🤖 AI Summary
High-resolution remote sensing image semantic segmentation faces challenges including complex spatial layouts, multi-scale objects, and the difficulty of jointly preserving fine-grained local details and global contextual semantics. To address these, we propose the Region-Aware Proxy Network (RAPNet), the first Transformer-based framework operating at the region level: it constructs proxy nodes from semantically coherent regions and models long-range dependencies via region-context attention, while refining inter-class relationships across regions using a globally learned class-wise attention map. RAPNet integrates region-level feature aggregation, semantic mask guidance, and adaptive multi-source feature fusion—achieving a balanced trade-off between local structural fidelity and global semantic coherence without compromising computational efficiency. Extensive experiments demonstrate that RAPNet significantly outperforms state-of-the-art methods on three benchmark remote sensing datasets, with consistent improvements in boundary consistency and multi-class segmentation accuracy.
📝 Abstract
High-resolution remote sensing (HRRS) image segmentation is challenging due to complex spatial layouts and diverse object appearances.
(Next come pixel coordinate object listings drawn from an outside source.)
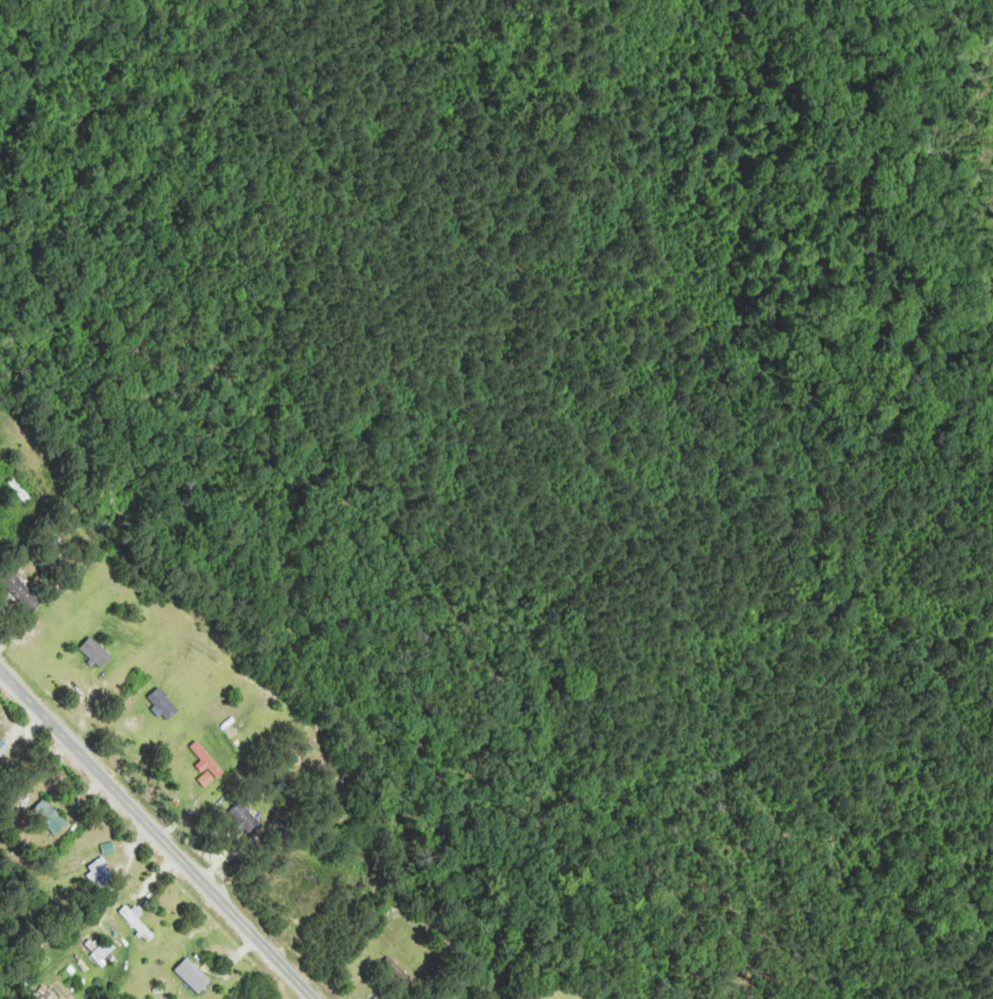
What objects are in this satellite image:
building: (20, 592)
building: (95, 654)
building: (162, 705)
building: (205, 760)
building: (49, 816)
building: (244, 817)
road: (157, 833)
building: (100, 873)
building: (135, 922)
building: (101, 954)
building: (396, 972)
building: (192, 975)

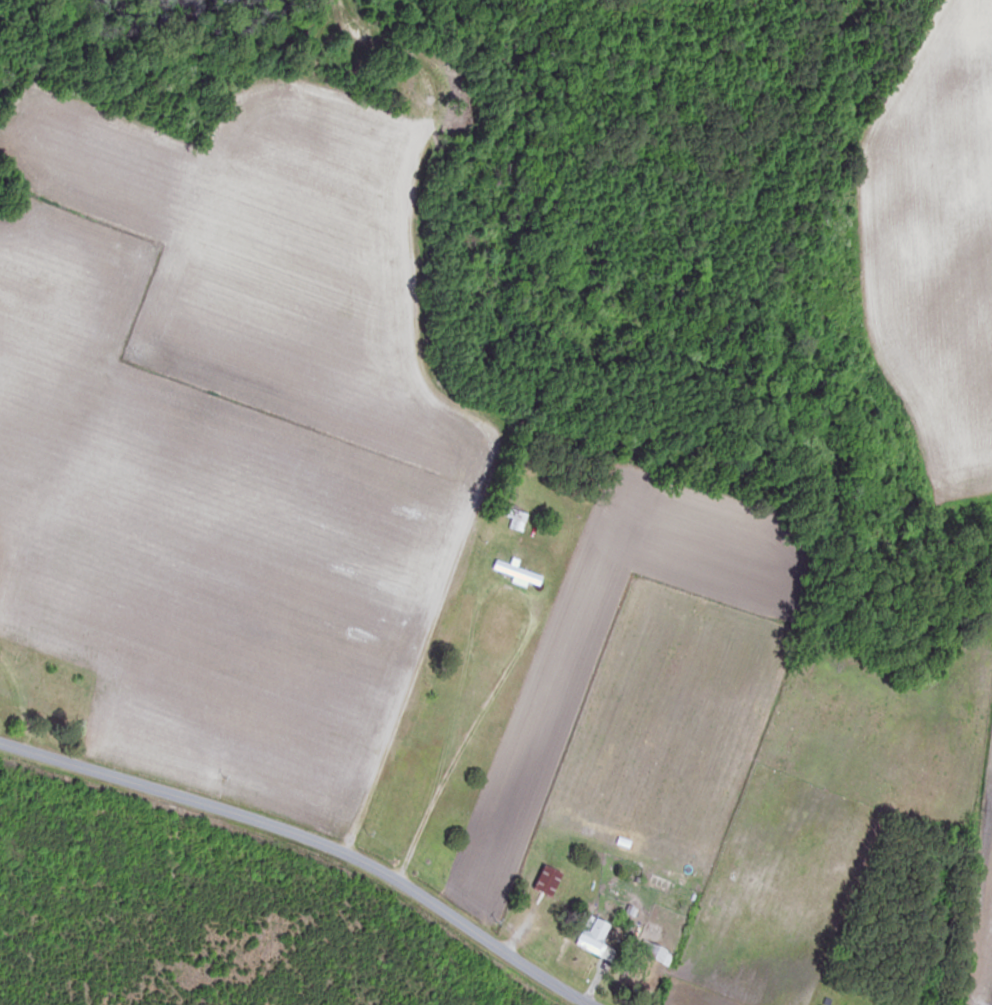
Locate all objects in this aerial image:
building: (517, 521)
building: (519, 572)
road: (307, 843)
building: (550, 881)
building: (598, 939)
building: (657, 953)

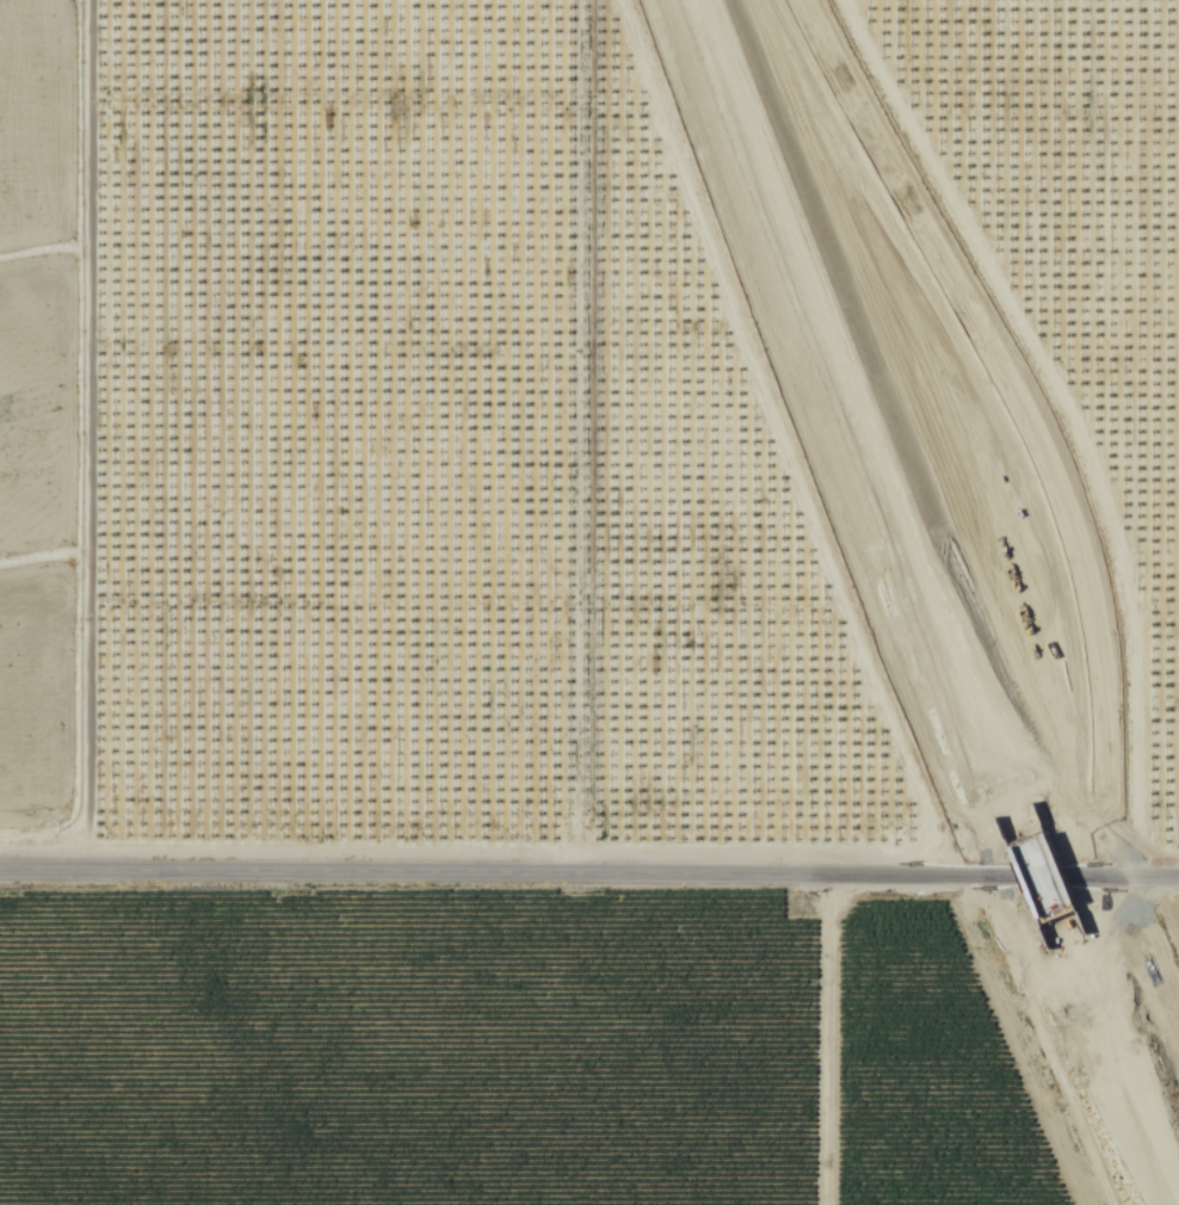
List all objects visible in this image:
crop: (35, 128)
crop: (36, 409)
railway: (862, 421)
railway: (851, 423)
road: (80, 436)
crop: (35, 699)
road: (589, 874)
railway: (1045, 878)
railway: (1036, 883)
road: (820, 1040)
crop: (401, 1051)
railway: (1120, 1057)
railway: (1112, 1063)
crop: (917, 1074)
While CNNs excel at capturing local features, they struggle with long-range dependencies, whereas Transformers can model global context but often neglect local details and are computationally expensive.We propose a novel approach, Region-Aware Proxy Network (RAPNet), which consists of two components: Contextual Region Attention (CRA) and Global Class Refinement (GCR). Unlike traditional methods that rely on grid-based layouts, RAPNet operates at the region level for more flexible segmentation. The CRA module uses a Transformer to capture region-level contextual dependencies, generating a Semantic Region Mask (SRM). The GCR module learns a global class attention map to refine multi-class information, combining the SRM and attention map for accurate segmentation.Experiments on three public datasets show that RAPNet outperforms state-of-the-art methods, achieving superior multi-class segmentation accuracy.